Yup. I mean - you first need to construct the model (e.g. using
pretrained()), but then you load the weights into it.
Is this something you could demonstrate, or have demonstrated or blogged about? The reason why this is important is because I have lost heaps of time and work when I drop my internet connection, so I was wanting to see if there is a way to recover more quickly back to my last saved position.
Once you’ve created your
learn object in the usual way, just type
learn.load('filename'), and that’s it!
Just like you have been doing all along?
OK, I will try it on one I saved a few days ago - thanks!
I finally got around to trying this, and got an error. Are you able to help me undertand what I did wrong? I tried finding something that looked like this saved name on my hard disk but couldn’t locate it. Does it get affected by any other process such as updating code through git or conda env upgrade?

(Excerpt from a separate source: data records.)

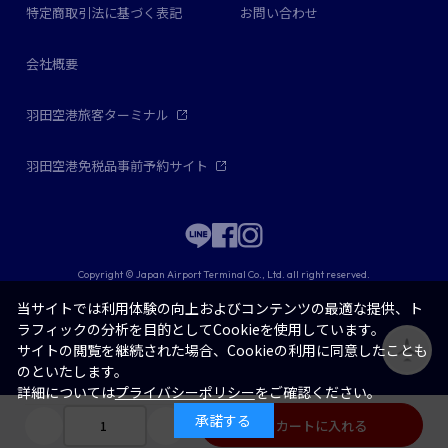
特定商取引法に基づく表記
お問い合わせ
会社概要
羽田空港旅客ターミナル
羽田空港免税品事前予約サイト
Copyright © Japan Airport Terminal Co., Ltd. all right reserved.
当サイトでは利用体験の向上およびコンテンツの最適な提供、ト
ラフィックの分析を目的としてCookieを使用しています。
サイトの閲覧を継続された場合、Cookieの利用に同意したことも
のといたします。
詳細については
プライバシーポリシー
をご確認ください。
承諾する
カートに入れる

Yes if the model definition has changed it won’t be able to load it. Also, if you save with
precompute=False, you must load with the same value (and visa versa).
@jeremy Is it possible to share the script used to create the
ami-8c4288f4 gpu-p2 AMI we use for the course?
I would like to see how the compatible versions of Nividia drivers, Cuda, CuDNN, Pytorch, Keras, Tensorflow are installed.
As I mentioned earlier in the thread, there’s nothing to see. Just grab the AWS Deep Learning AMI, and then simply install anaconda, git clone the repo, and conda env update you’ll be ready to go!
At work we do not have access to community AMIs, so I have to recreate the box from vanilla ubuntu. So just wanted to make sure I install the correct and compatible versions of Cuda and CuDNN.
After that I can always install Anaconda, git clone the repo and conda env update to the get the libraries.
The AWS Deep Learning AMI is not a community AMI, it’s official. Maybe you can access that?